Russia has launched 75 mice aboard its Bion-M No.2 biosatellite for a month-long mission in low-Earth orbit, making a significant step in advancing our understanding of how spaceflight affects living organisms. The mission, which took place on August 20, 2025, is a pivotal research experiment aimed at gathering critical data that will aid in the preparation for human space missions to the Moon, Mars, and beyond.

The Bion-M No.2 biosatellite is a scientific marvel, housing not only the 75 mice but also more than 1,000 fruit flies, plant seeds, and microorganisms. These organisms are carefully placed in a specially designed “miniature mouse hotel,” a high-tech environment equipped with feeding systems, waste disposal, cameras, and sensors that will transmit real-time data back to Earth. This technology will allow scientists to monitor the physiological responses of the mice during their orbital stay, providing valuable insights into how microgravity and space radiation affect biological systems.

Key Experiment Details

The mice onboard Bion-M No.2 are divided into several groups for comparison. One group remains on Earth in normal conditions, another is placed in Earth-based flight hardware, and the third group is in space. This design will help researchers separate the effects of microgravity and cosmic radiation from the natural biological changes that occur in a closed environment.

What sets this experiment apart is the inclusion of genetically modified knockout mice. These mice have been altered to have immune systems that are particularly sensitive to space radiation, making them essential for studying how exposure to higher levels of cosmic radiation about 30% higher than those found at the International Space Station affects immune systems, metabolism, and overall health. This focus on radiation resistance is crucial, as it will inform countermeasures for future human missions to the Moon and Mars.

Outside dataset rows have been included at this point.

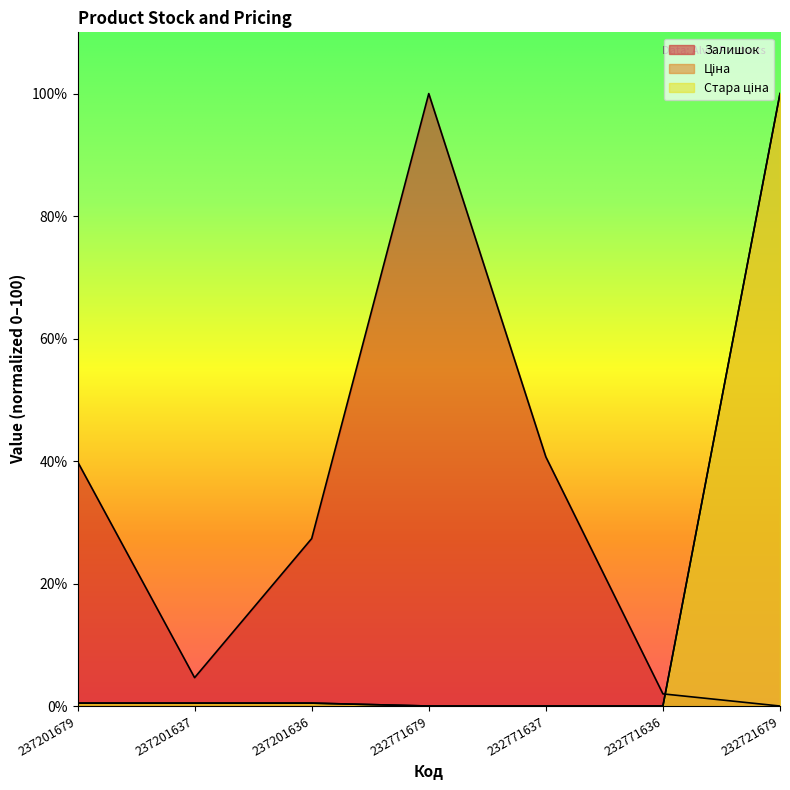

Where is Залишок nearest to the value 50?

232771637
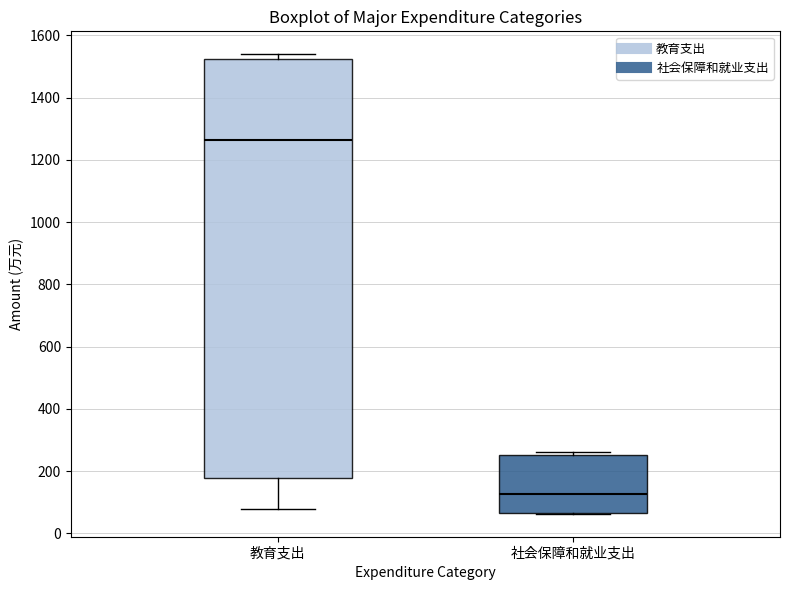

Reading left to right, read every box against the y-axis: the position of its median line, the range the box covers, and the ends of its whiskers. The values are not printed on the chart, so give them approximately, as read against the axis.

教育支出: median 1260, box 180 to 1520, whiskers 80 to 1540
社会保障和就业支出: median 120, box 60 to 260, whiskers 60 to 260 (just above the box's upper edge)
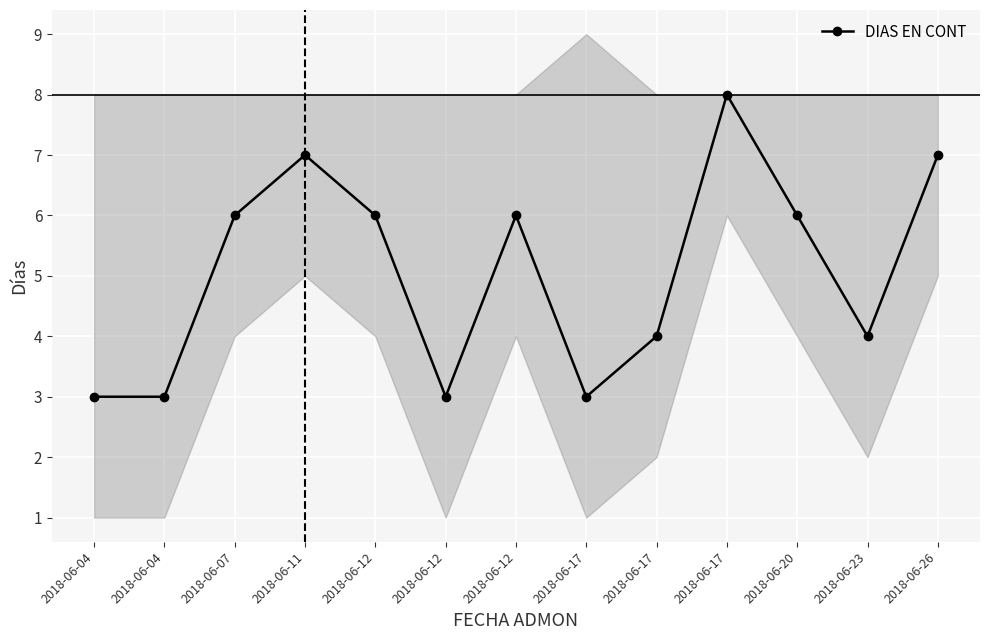

Rank the categories by value from highest to lowest.

2018-06-17, 2018-06-11, 2018-06-26, 2018-06-07, 2018-06-12, 2018-06-12, 2018-06-20, 2018-06-17, 2018-06-23, 2018-06-04, 2018-06-04, 2018-06-12, 2018-06-17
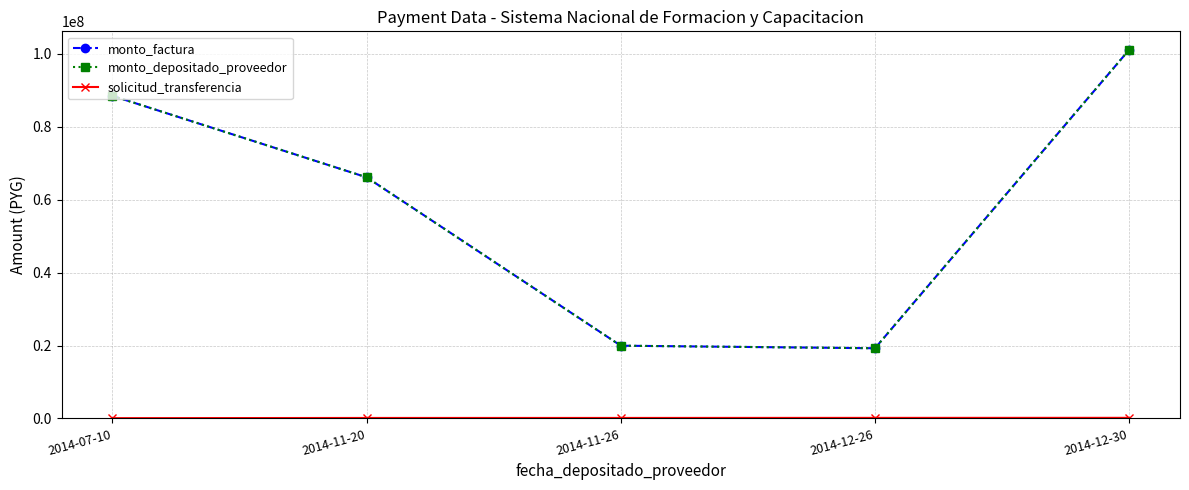

What is the sum of the solicitud_transferencia values at 2014-12-30 and 2014-11-20?

279657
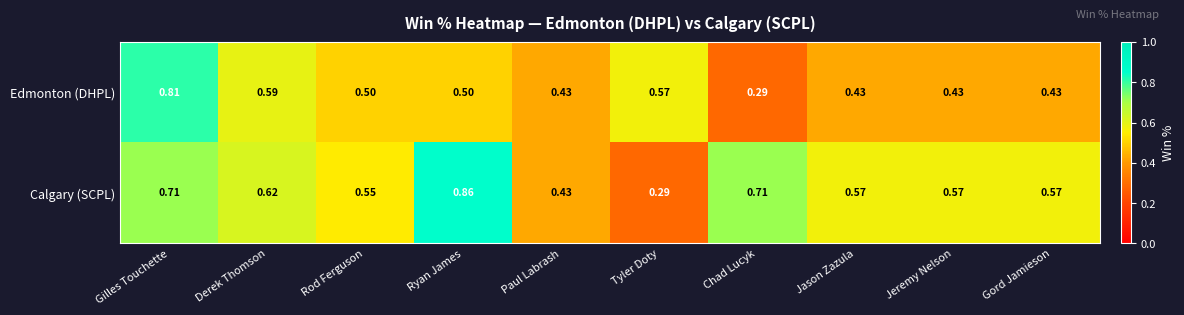

Which series has the largest range (max minus min)?

Calgary (SCPL)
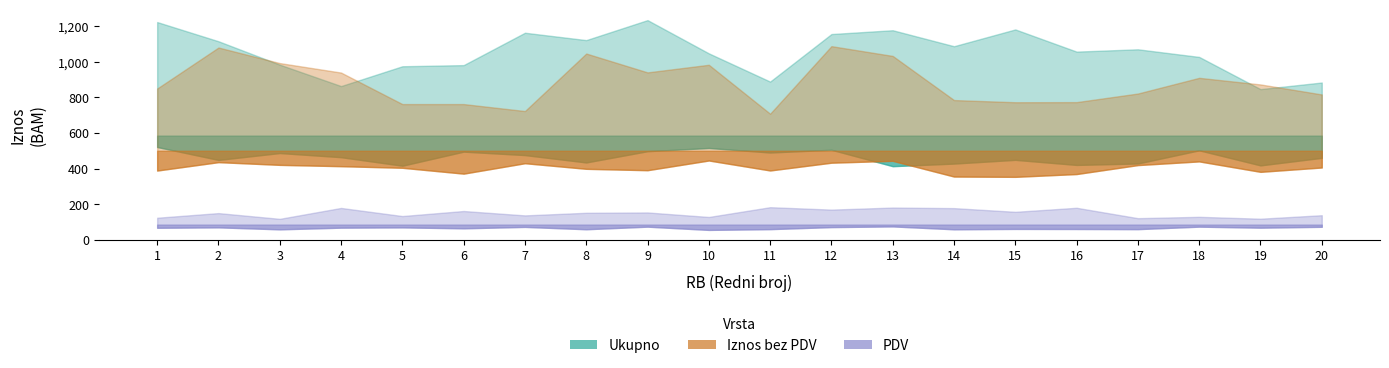

The value of Iznos bez_PDV at 8 is 500. True or false?

True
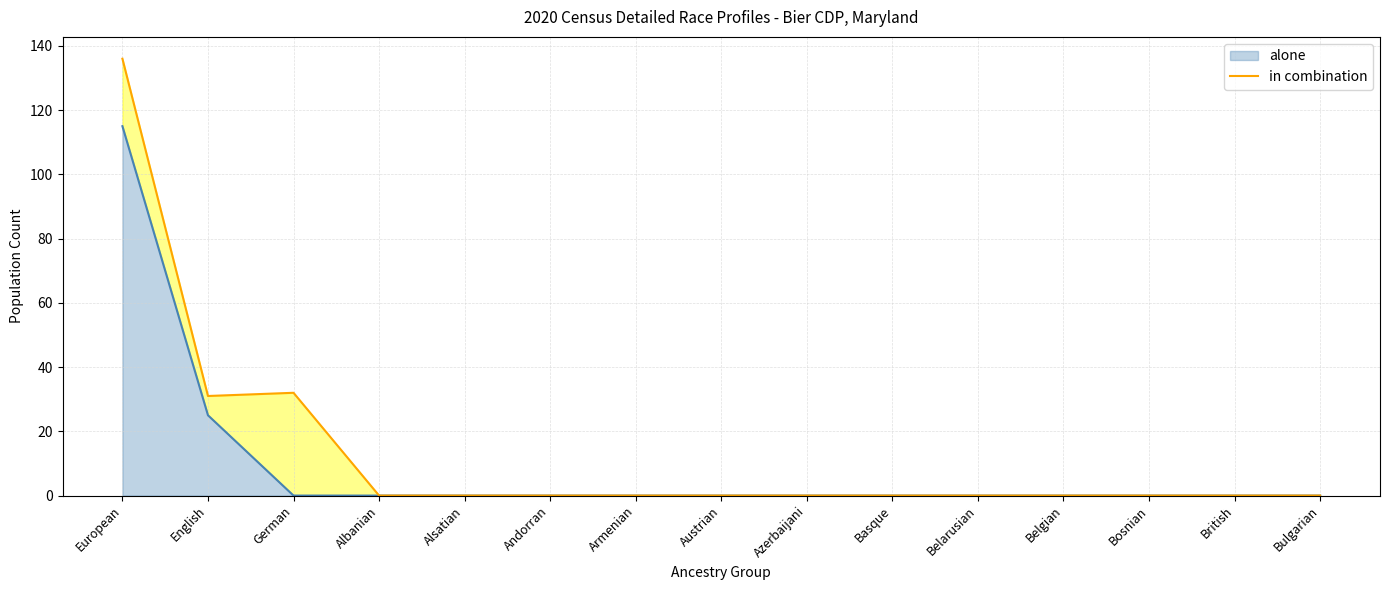

Rank the categories by value from highest to lowest.

European, German, English, Albanian, Alsatian, Andorran, Armenian, Austrian, Azerbaijani, Basque, Belarusian, Belgian, Bosnian, British, Bulgarian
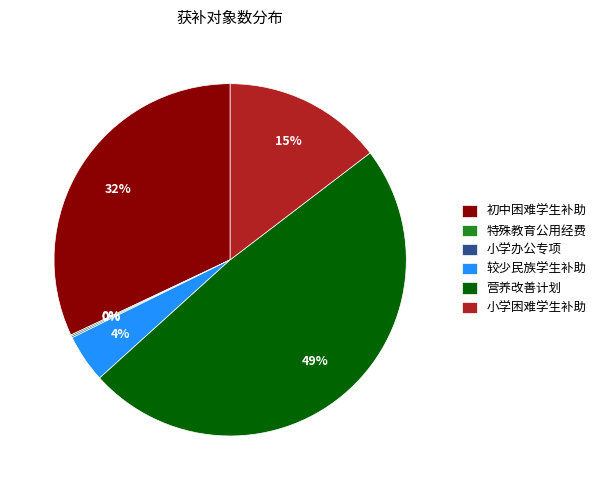

Does any single category account for the majority?

No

The experiment’s main objective is to understand how spaceflight and radiation alter physiological systems, especially those involved in immunity and radiation resistance. By studying these effects, scientists hope to gather the data needed to develop medical protocols and materials that will help protect astronauts from the challenges of long-duration space travel.

Additionally, this mission serves as a testing ground for lunar soil simulants. These materials will be studied for their durability in space conditions, contributing to the knowledge necessary for constructing habitats and infrastructure on the Moon.

The results of this experiment are expected to play a critical role in answering a fundamental question in space exploration: how can humans endure the physical challenges of deep space travel, particularly to the Moon and Mars? By studying the effects of spaceflight on living organisms like the 75 mice aboard Bion-M No.2, researchers will be better equipped to address the medical, biological, and environmental challenges of future human missions.